Geiz ist geil, das war einmal. Der neue Geiz heißt Sparen. Gezwungenermaßen! Klar würden wir viel lieber weiter besonders dicke Rib-Eye-Steaks auf den Gasgrill der ihnen eigenen Bestimmung zuführen, nachdem wir die edlen Stücke, am besten aus Südamerikanischer Herkunft, vom Metzger unseres Vertrauens per Lastenrad mit Vier-Takt-Motor statt Auto – der Umwelt wegen – schnell noch geholt haben. Doch nun ist alles anders. Wegen des Russen. Und wegen des Klimas. Und wegen überhaupt. Wenn wir den nächsten Winter überleben wollen, gilt ab sofort: Wir müssen sparen. Nein, besser, wir wollen sparen. Also ersparen wir uns erstmal das Lastenrad und nehmen doch lieber das Auto. Dann ersparen wir uns die Steaks und weichen auf Tofu aus. Und zu guter Letzt sparen wir uns auch den Gasgrill. Und kochen wie einst unsere Vorfahren ganz reduziert. Weil wir es wollen, weil wir es können, weil es geil ist. Und natürlich, weil wir Spaß wollen. In einer kalten Wohnung ohne Steak und schlimmer noch, mit Tofu, gelingt das nur, wenn wir uns das schön reden.
Das ist genauso, wie vor kurzem noch mit dem Geiz. Den fanden wir auf Anraten einer Werbeagentur ja auch ganz toll. Und konnten uns nicht vorstellen, wie wir vormals noch mit dem Geld so rumprassen konnten. Deshalb lieber konsequent nur Schrott gekauft und dafür das Sparschwein für den nächsten Malle-Urlaub gefüttert. Denn das fanden wir richtig. Das fanden wir geil. Das fanden wir richtig geil. Wobei die, denen es wirtschaftlich nicht ganz so gut ging wie uns, die kannten das schon und fanden dementsprechend Geiz als nicht zwingend geil. Aber jetzt ist aus der Untugend Geiz die Notwendigkeit des Sparens geworden. Der lässt sich nur ertragen, wenn es Spaß macht. Das hat was mit den unschönen Eigenschaften einer Wohlstandsgesellschaft zu tun. Die Eigenschaft, die dereinst eine ganze Generation definiert und dominiert hat. Eine Spaßgesellschaft musste es sein, und eine Spaßgesellschaft ohne Spaß ist eine traurige Gesellschaft.
Beim Sparen hat das Folgen. Wir sparen nicht weil es sinnvoll ist und uns vor größerem Übel bewahrt, wir sparen weil wir sonst den Spaß verlieren. Dahinter steht die Angst. Wir sparen, weil uns sonst im Winter nicht nur kalt wird, sondern wir auch die Kalte Küche bemühen müssen.

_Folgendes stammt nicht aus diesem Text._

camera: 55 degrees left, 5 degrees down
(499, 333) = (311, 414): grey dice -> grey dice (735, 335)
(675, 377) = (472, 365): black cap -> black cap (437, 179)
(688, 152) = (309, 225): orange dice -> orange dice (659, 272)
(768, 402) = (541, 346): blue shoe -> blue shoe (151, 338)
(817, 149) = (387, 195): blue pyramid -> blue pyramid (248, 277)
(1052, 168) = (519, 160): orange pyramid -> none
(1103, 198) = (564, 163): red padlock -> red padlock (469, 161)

Statt „Gib Gas, ich will Spaß“ bemühen wir dementsprechend den Motivationshelfer „Spare in der Zeit, so hast du in der Not“.
Für den kleinen Teil der Gesellschaft, der mehr als Spaß anstrebt, ist das besonders bitter. Denn das Sinnvolle beim Sparen ersparen wir uns. Wir denken nicht über die Krise nach, sondern lieber darüber, wie wir in der Krise unseren Spaß haben. Aber ganz ehrlich, den kann man in einer zwei Grad kälteren Wohnung auch mit einem Pullover mehr haben. Den kann man auch auf der Autobahn bei 130 km/h haben und den kann man in der Küche auch mit einem Steak weniger haben. Es muss allerdings nicht zwingend Tofu als Ersatz her. Und wir müssen uns darüber klar werden, dass weniger tatsächlich manchmal mehr sein kann. Denn Winter hin oder her, wenn wir jetzt – ganz wichtig – denkend und nicht des Spaßes wegen in der Krise sparen, können wir unseren Spaß behalten.